One area that hasn’t received much attention is utilization (at least w.r.t. scaling). The hyperscalers are certainly paying attention to this factor but a significant (vast?) majority of the processors/co-processors sold worldwide run at very low utilization. Your mobile phone is powered down as much as possible (even if the screen is on); your laptop constantly cycles its clock frequency down in order to reduce power draw (and to avoid spinning the fan (more power)). So, around the world, huge amounts of processing power are sitting idle (on our phones, laptops, TVs and desks).
So what happens if we leave as little functionality on a phone or laptop as possible and leave the “computing” to the hyperscalers? We’re back to the good old days of thin-clients and thick-servers (sorta like “big iron” but more like heaps of “iron dust”). Assuming 75% of the world’s compute power is nearly un-utilized (~2.5%) and 25% is heavily utilized (I’ve heard from hyperscalers that 33% utilization is a good average for hyperscalers), then we’re at about 8% utilization for global compute. If “user” compute power (laptop, phone, etc) is constant (which it kinda is…) but demand for global compute continues rising, then hyperscalers have a significant incentive to increase utilization because additional compute is demanded and improved utilization has roughly no marginal cost (who doesn’t like free money?).
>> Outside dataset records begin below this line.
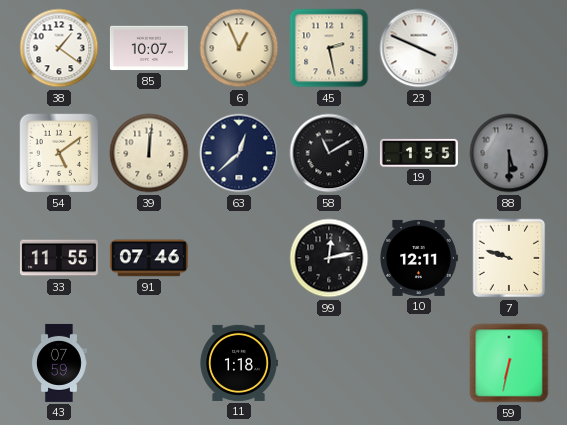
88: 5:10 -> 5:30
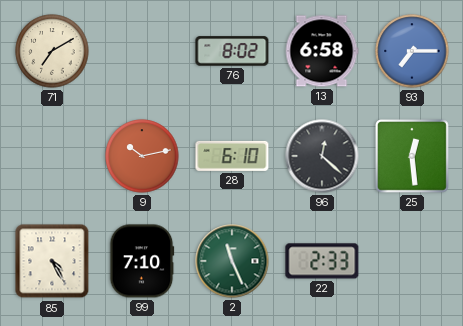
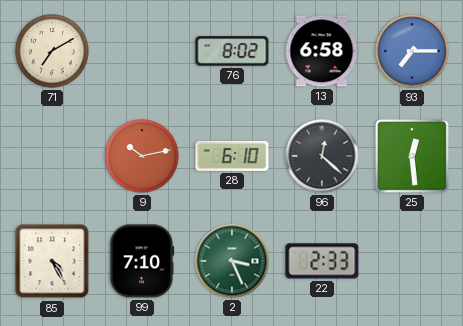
2: 11:26 -> 3:26
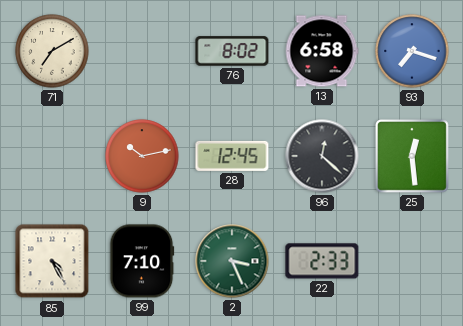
93: 7:15 -> 7:18
28: 6:10 -> 12:45
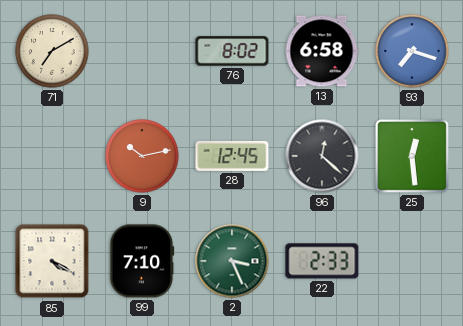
85: 4:25 -> 4:20
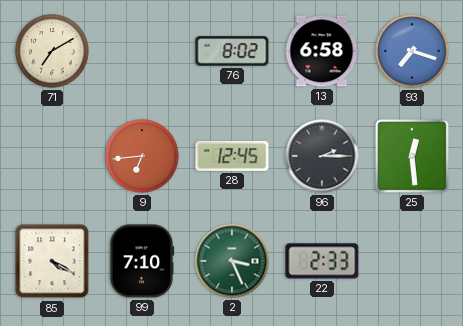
9: 10:13 -> 6:44
96: 12:22 -> 2:15
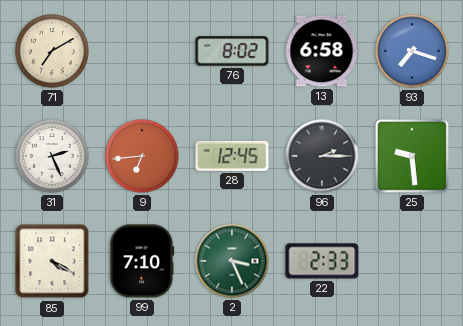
31: none -> 2:26
25: 12:29 -> 9:29
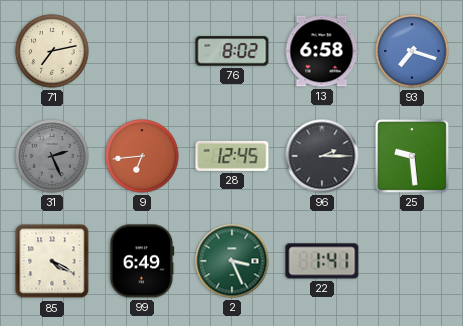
71: 7:10 -> 7:13
31 dial: white -> grey
99: 7:10 -> 6:49
22: 2:33 -> 1:41
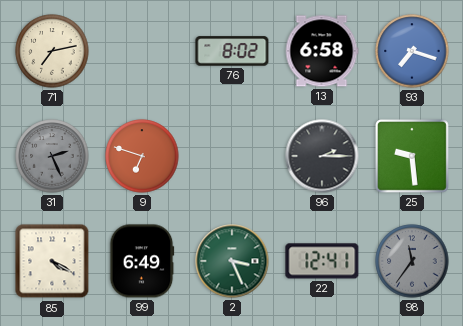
9: 6:44 -> 6:48
28: 12:45 -> none
22: 1:41 -> 12:41
98: none -> 11:36
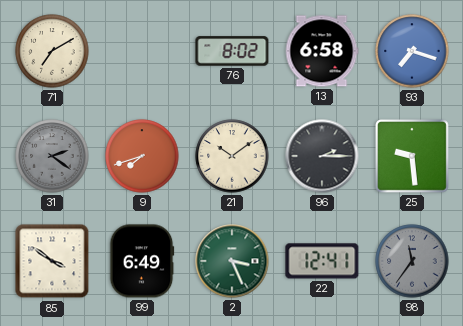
71: 7:13 -> 7:10
31: 2:26 -> 2:21
9: 6:48 -> 7:42
21: none -> 10:09
85: 4:20 -> 3:51
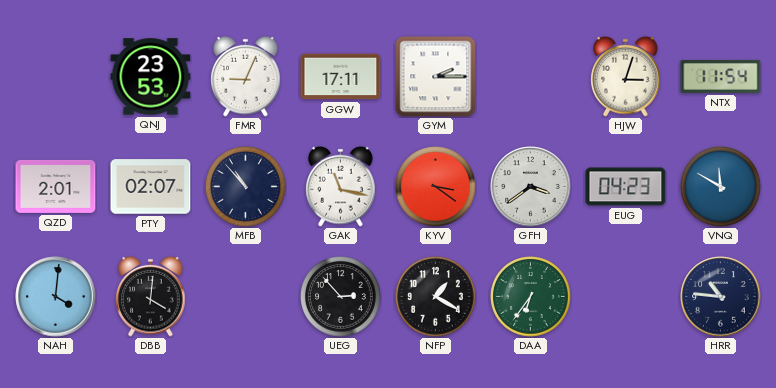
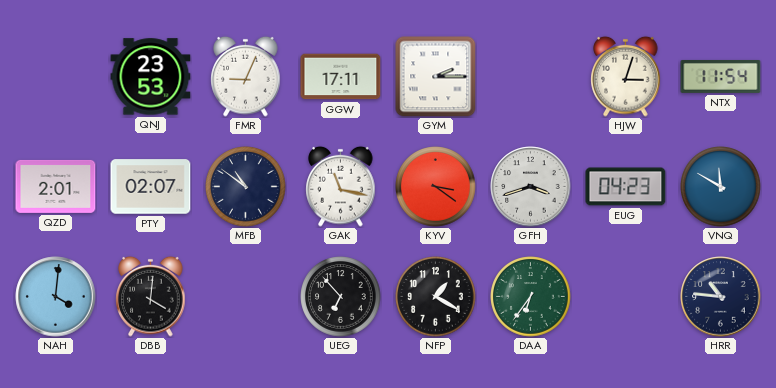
MFB: 10:53 -> 10:51
GFH: 3:39 -> 3:42
UEG: 2:53 -> 6:53
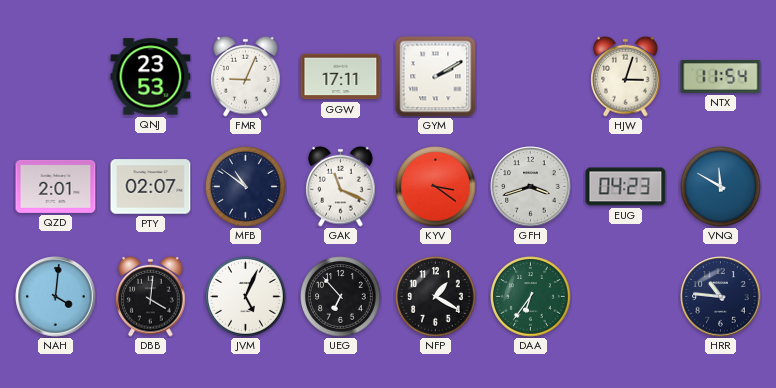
GYM: 2:15 -> 2:10
GAK: 11:17 -> 11:19
JVM: none -> 5:04
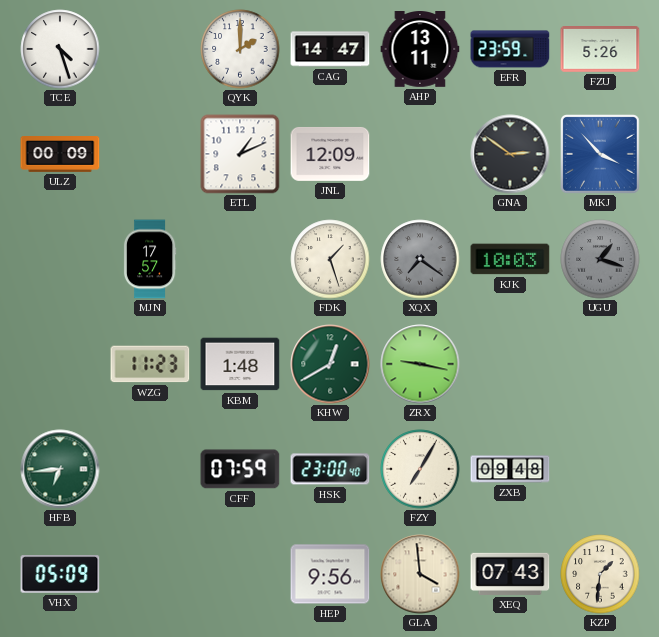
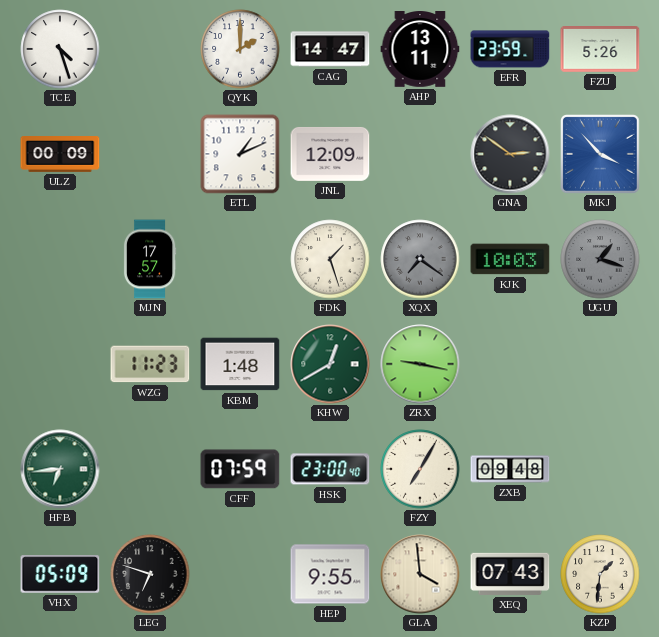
LEG: none -> 6:48
HEP: 9:56 -> 9:55
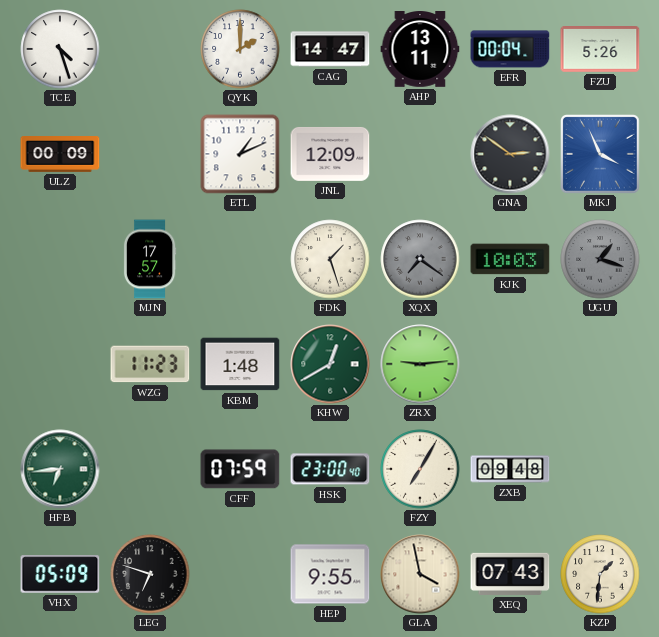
EFR: 23:59 -> 00:04
MKJ: 3:53 -> 3:56
ZRX: 9:17 -> 9:14
GLA: 3:59 -> 3:58
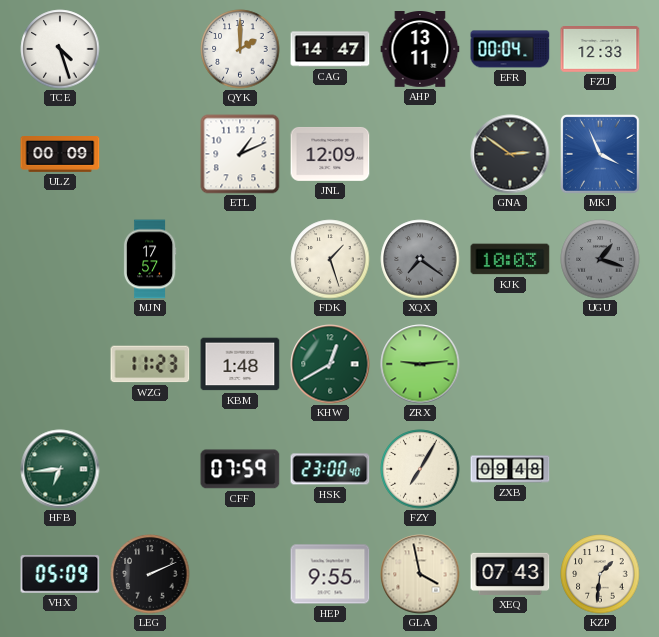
FZU: 5:26 -> 12:33
LEG: 6:48 -> 2:11
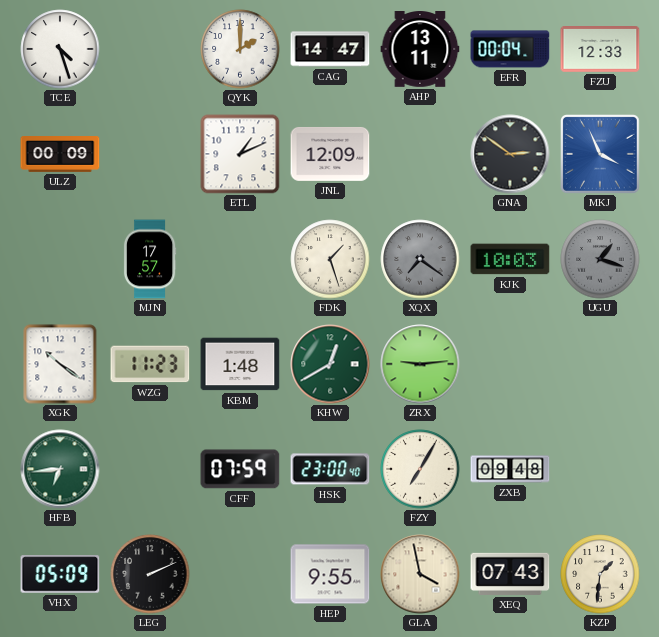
XGK: none -> 10:21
If the above obtains and compute deployment shifts and utilization improves, we might wind up with 25% of the world’s compute underutilized @ 10% and 75% of the world’s compute more heavily utilized @ 50%. Then global compute utilization would sit at roughly (0.25*10% + 0.75*50%) 40%. If this shift were achieved over 3-5 years, that would represent a 7-12% annual increase in free compute improvements with no process improvements. Certainly not Moore’s Law’s ~45% increase and the improvement isn’t that visible to users but, hey!, free faster-compute is still a good thing.
 These notes on the end of Dennard Scaling are probably 75% accurate (it’s more complicated; some bit kept scaling; etc.) but that doesn’t really matter for this post; Dennard scaling is dead or greatly slowed.